* **PAGE TEXT**

* START *

We have an iphone app that shows generation/battery storage so it’s entirely possible I might be able to scrape that data. I own an EmonPi and was intending on setting it up for PV type2 monitoring but that left the battery storage out of the equation.

The emon documentation for the type 2 setup is excellent but after some searching around the site/forum/google I was still unsure of where to affix a clamp or how to configure that data in emoncms. This is somewhat of a research project at the moment as I’m at capacity with 2 CT clamps on my Emonpi and currently waiting for for the EmonTX to be back in stock before I can expand.

If you do that, without any further input from the inverter, what you’ll have is display and a record of the nett grid power/energy and the nett ‘alternative’ power/energy from the combination of battery & PV.

CT1 (please don’t call them clamps - those are things I use when sticking two pieces of wood together) goes on a meter tail somewhere upstream of your consumer unit; CT2 will need to go on a single core of the PV infeed where it joins your house wiring, which could be tricky and I’ve no idea where that is in your house.

The Inverter datasheet says: “Communication: RS485, Optional: Wi-Fi, GPRS” (I think that means RS485 is standard, which we can handle.)

However, there’s nothing in the manual that’s helpful. What you need to know is where are the RS485 bus connections, what is the protocol and data (baud) rate they use, and most importantly, what are the register numbers for the data.

This Solis S6 PV Inverter and RS485/MODBUS is a different model, but I’d guess (most likely wrongly) yours will be similar, but not identical.

You’re going to need cable and a RS485 - USB adapter, and with the correct emonHub driver, it looks as if you will get data. It won’t be that easy of course, but I think there’s a realistic chance you’ll get it working, with some help from people here who know more about this aspect.

When you have the battery data, you’ll be able to integrate it with the data from the c.t’s using the Input processes in emonCMS and hopefully get meaningful information.

I really appreciate you taking the time out to explain and you’ve given me a jumping off point. I’m reasonably computer savvy so interfacing via RS485 doesn’t sounds too scary. I’m less knowledgeable when it comes to power, as you can see by the use of the term “clamps” thanks for correcting me. You gotta start somewhere right?

* END *

Raw records:
* START *

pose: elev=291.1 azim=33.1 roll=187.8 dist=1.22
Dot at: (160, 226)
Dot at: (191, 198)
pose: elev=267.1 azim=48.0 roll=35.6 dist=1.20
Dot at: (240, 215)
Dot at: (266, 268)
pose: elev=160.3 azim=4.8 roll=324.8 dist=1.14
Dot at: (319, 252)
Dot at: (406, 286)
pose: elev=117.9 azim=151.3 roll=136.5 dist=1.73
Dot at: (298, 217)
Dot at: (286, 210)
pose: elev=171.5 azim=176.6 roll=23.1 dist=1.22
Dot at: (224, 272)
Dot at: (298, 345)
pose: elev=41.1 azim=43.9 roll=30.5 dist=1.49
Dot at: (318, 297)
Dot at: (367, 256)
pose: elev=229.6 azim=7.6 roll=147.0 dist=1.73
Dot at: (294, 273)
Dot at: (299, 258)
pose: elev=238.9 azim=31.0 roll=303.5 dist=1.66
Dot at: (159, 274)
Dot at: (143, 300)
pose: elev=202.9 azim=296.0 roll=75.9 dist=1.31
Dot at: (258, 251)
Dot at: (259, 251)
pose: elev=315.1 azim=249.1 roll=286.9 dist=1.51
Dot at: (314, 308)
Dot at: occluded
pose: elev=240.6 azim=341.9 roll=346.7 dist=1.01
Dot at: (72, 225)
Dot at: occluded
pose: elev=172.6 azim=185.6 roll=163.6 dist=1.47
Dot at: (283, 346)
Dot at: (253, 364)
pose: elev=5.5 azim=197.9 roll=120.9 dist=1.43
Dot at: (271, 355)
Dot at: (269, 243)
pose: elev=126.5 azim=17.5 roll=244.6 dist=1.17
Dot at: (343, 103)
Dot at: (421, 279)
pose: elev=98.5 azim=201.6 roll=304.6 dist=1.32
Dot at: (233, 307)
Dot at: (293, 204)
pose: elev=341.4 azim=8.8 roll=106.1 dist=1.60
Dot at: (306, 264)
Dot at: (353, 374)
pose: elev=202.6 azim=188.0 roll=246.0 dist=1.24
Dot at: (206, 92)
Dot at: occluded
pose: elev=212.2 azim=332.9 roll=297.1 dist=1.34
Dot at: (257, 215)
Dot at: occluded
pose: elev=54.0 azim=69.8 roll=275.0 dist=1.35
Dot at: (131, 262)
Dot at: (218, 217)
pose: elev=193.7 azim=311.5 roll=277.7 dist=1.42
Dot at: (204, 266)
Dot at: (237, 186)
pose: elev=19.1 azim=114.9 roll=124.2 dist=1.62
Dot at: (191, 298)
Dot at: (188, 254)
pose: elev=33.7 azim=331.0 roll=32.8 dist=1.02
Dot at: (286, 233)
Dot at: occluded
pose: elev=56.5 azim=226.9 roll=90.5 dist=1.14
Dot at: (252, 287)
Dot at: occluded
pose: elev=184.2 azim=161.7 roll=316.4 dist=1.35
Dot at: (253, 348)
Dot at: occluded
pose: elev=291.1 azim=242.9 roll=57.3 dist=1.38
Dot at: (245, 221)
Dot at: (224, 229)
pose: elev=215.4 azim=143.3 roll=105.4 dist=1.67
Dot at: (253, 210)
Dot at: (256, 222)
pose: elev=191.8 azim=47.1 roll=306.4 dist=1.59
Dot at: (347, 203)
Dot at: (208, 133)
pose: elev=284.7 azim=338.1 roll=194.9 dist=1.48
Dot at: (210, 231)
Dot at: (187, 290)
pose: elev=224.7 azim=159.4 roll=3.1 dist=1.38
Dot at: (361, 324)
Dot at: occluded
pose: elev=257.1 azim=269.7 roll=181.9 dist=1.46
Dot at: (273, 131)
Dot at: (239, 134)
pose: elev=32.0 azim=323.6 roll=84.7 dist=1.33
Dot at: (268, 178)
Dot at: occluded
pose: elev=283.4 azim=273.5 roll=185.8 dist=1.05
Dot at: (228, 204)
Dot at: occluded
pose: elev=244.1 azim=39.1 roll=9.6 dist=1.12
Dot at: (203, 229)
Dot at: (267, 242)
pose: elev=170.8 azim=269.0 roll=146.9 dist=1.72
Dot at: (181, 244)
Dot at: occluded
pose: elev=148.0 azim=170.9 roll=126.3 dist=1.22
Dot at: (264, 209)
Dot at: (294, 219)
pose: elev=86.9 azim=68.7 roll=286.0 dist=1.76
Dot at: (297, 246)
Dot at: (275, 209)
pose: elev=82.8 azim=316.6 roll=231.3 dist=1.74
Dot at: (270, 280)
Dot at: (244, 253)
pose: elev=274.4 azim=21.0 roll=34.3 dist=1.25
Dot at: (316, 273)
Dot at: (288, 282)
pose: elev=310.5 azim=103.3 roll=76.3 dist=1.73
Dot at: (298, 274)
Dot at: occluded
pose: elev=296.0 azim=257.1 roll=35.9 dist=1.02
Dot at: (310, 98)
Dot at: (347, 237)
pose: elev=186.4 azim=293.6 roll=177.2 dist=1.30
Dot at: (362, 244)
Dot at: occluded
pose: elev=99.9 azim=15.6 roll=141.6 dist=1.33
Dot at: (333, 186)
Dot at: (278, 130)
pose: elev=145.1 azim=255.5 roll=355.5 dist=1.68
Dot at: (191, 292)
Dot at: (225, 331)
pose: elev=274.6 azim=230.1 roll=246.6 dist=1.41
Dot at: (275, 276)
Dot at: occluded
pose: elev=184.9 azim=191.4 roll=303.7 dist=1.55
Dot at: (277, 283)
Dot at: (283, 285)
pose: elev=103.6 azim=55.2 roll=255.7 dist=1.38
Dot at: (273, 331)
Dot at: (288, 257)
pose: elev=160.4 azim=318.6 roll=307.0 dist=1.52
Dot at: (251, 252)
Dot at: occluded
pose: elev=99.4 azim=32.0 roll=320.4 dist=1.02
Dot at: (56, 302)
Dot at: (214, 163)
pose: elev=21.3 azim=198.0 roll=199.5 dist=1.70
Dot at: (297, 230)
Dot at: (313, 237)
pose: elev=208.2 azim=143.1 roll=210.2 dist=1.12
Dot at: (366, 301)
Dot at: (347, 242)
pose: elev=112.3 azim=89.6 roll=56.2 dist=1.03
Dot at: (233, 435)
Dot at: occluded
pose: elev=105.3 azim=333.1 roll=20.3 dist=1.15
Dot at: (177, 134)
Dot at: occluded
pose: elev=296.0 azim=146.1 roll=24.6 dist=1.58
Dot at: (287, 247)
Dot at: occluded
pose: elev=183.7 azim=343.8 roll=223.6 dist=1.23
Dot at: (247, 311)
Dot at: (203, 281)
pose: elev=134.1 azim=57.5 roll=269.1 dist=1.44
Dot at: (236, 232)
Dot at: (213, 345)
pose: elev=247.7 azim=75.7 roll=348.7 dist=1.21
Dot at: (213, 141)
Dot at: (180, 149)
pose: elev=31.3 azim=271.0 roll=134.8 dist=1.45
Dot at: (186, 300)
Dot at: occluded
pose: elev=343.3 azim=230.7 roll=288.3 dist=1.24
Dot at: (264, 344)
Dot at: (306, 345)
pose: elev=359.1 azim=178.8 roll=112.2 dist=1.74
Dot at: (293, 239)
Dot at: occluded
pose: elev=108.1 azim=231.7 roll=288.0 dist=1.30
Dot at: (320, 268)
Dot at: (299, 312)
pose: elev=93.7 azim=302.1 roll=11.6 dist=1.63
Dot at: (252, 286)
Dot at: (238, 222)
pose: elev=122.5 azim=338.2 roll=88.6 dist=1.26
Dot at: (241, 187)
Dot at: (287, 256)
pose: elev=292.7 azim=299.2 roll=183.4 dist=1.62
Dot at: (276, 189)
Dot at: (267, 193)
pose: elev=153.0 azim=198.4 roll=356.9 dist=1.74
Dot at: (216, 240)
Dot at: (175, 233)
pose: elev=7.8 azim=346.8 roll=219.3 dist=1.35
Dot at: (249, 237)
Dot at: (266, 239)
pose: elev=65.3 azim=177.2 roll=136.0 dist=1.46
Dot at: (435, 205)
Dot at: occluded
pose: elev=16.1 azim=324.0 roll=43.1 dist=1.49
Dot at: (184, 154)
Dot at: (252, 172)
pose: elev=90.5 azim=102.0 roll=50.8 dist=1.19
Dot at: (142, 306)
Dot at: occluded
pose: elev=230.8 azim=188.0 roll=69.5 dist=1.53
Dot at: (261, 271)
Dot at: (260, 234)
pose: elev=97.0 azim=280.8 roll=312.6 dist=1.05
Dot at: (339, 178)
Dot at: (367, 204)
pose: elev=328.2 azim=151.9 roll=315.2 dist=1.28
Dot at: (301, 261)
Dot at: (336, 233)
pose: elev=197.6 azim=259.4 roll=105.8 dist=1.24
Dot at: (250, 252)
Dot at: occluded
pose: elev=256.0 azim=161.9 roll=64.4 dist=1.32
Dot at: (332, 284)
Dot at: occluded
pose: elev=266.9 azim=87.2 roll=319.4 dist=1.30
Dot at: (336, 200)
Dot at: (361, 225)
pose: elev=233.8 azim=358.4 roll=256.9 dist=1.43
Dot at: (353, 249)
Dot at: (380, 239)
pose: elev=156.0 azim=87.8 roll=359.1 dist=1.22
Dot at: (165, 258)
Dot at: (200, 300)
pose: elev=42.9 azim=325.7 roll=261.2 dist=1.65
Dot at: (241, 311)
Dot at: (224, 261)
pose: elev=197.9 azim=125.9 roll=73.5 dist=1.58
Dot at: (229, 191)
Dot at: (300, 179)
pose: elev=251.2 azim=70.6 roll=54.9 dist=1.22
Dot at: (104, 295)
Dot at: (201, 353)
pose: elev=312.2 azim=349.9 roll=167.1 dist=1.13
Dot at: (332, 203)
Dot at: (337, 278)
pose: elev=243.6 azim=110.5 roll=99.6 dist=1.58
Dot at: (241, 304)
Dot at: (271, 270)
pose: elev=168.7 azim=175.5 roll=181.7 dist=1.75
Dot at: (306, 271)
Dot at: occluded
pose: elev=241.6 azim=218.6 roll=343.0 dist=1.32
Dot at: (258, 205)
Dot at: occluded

* END *

* **EXERCISES TO COMPLETE**
1. Answer from the solar and battery monitoring thread:
(a) How many CT clamps is the EmonPi at capacity with?
(b) Which communication options does the inverter datasheet list as optional?
(c) Besides cable, what adapter will be needed to get data from the inverter?
2. Extend the solar and battery monitoring thread, picking up right after its last sentence.
You don't need the records.

* **TASK RESULTS**
1.
(a) Two.
(b) Wi-Fi and GPRS.
(c) An RS485-USB adapter.

2.
Indeed – and be warned, it’s a steep learning curve. However, we’ve all been there once upon a time, and it does get a little easier as you get familiar with (particularly) the thinking behind everything.

If you find out how and where your PV feeds in, probably by identifying the cables, then I’ll be able to make a suggestion as to how to mount that c.t. It’s more than likely it will be a 3-core (L,N,E) cable but (1st power lesson :grin:) a c.t works on the magnetic field around a single core cable. When you have a 2-core or a 3-core with 2 cores carrying the same current but in opposite directions, the magnetic fields cancel each other and the c.t. reads nothing. That is until you unbalance the currents with a fault to earth, then you have a RCD or RCCB (Residual Current Device or Residual Current Circuit Breaker, otherwise known a earth leakage detector).

This is how I clamp the CT2 onto the PV feed (Type 2). My installer left just enough slack in the twin and earth that comes from the inverter in the loft below the generation meter…

Other ideas - if you have an iPhone App it’s probably connecting to some cloud service rather than directly to the inverter, can you get it from this? I know Huawai invertes connect to a cloud and there is a JSON API you can call to get data, although it only has a 5 min refresh rate, I stopped investigating this and went with the CT2 route instead.

You can measure DC currents with hall effect Arduino modules like this one but it’s messy I suspect your batteries plug directly into the inverter so you would need to cut the cables, it’s also limited to 10A which might not be enough depending on peak load?

And that in fact is illegal. The single cores have no protection against mechanical damage. I assume you don’t know that the wire’s insulation is relatively soft PVC, the (normally grey) outer sheath, which some refer to as insulation but isn’t insulation at all, is much harder and stronger and is there to afford mechanical protection.

To anyone reading this, DON’T DO AS CARL ADVOCATES, IT IS NOT SAFE.

I advocate nothing… I’m simply showing where I placed the CT on the system installed by a MCS and SELECT certified PV installer.

Practically though I don’t see a problem - It’s 6242Y 2.5mm Prysman cable, there’s strain relief (you can’t see in photo) The CT does not move it’s all in a box so not subject to the risk of a knock. I looked at the cable spec and an off cut I have this morning, both phase insulation and the sheath are PVC, there was no feasible way insulation it’s going to get damaged.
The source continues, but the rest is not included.